Even with tracking protection turned on alongside your VPN, websites may still be able to view your real IP address. This leak massively compromises your privacy, and undermines much of the effort you've already put in to strengthen your privacy. However, it is possible to disable WebRTC.
To disable WebRTC in Firefox, navigate to about:config, search for media.peerconnection.enabled, and set this attribute to 'false'. To verify if your IP address is still leaking, use a site like IPLeak.net. If this service returns anything other than your VPN provider's IP address, then WebRTC may still be leaking your data.

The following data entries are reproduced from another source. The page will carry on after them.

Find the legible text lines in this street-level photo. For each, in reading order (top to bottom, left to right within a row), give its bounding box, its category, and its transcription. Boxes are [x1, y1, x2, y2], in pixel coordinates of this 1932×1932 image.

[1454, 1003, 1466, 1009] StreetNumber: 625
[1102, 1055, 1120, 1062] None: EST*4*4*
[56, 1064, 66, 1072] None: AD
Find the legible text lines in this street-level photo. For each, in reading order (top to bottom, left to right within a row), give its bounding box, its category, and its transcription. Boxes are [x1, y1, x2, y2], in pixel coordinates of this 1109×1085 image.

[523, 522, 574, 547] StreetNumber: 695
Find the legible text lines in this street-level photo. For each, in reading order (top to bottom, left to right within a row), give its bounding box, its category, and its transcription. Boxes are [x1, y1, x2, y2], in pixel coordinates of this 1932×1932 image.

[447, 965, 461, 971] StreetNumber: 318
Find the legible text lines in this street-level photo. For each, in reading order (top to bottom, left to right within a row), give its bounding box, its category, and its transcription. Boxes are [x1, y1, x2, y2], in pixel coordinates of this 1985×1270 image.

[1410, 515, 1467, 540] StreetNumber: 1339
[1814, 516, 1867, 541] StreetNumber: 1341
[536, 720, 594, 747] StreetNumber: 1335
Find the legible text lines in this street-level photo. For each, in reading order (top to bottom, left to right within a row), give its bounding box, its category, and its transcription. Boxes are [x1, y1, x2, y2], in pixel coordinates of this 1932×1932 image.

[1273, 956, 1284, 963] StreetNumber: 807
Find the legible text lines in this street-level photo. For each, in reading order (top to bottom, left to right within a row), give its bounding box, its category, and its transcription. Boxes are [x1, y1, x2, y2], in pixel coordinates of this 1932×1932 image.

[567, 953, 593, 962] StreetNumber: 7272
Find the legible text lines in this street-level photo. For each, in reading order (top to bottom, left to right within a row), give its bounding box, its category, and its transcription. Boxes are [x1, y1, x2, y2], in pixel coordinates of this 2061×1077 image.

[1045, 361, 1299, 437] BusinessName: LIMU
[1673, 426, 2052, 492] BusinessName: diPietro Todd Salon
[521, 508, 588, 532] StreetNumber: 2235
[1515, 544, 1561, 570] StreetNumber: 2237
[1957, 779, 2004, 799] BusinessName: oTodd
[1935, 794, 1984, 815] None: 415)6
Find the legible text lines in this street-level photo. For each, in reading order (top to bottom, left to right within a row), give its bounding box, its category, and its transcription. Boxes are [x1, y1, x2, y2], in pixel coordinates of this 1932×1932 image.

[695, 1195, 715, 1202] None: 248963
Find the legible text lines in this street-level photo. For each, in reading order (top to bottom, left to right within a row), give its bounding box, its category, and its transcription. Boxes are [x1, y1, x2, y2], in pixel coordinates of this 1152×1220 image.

In this case, head back to about:config and ensure these attributes are set as follows:
- media.peerconnection.turn.disable = true
- media.peerconnection.use_document_iceservers = false
- media.peerconnection.video.enabled = false
- media.peerconnection.identity.timeout = 1
Is Firefox safe?
Mozilla's Firefox web browser is one of the most privacy-friendly and secure web browsers available today. Unlike some of its competitors, Firefox is not based on Google's Chromium project, and renders content with the Gecko engine instead.
Mozilla is well known for its principled stand on user privacy, too. The tweaks we've discussed here help strengthen the browser's privacy credentials, so long as you don't mind some trade-offs.
If you prefer the Chrome experience, but you're looking to ditch Google's tracking, the Brave Browser is an excellent alternative. It's Chromium-based, so all your extensions will work, and it uses the Basic Attention Token to pay you for watching privacy-friendly ads.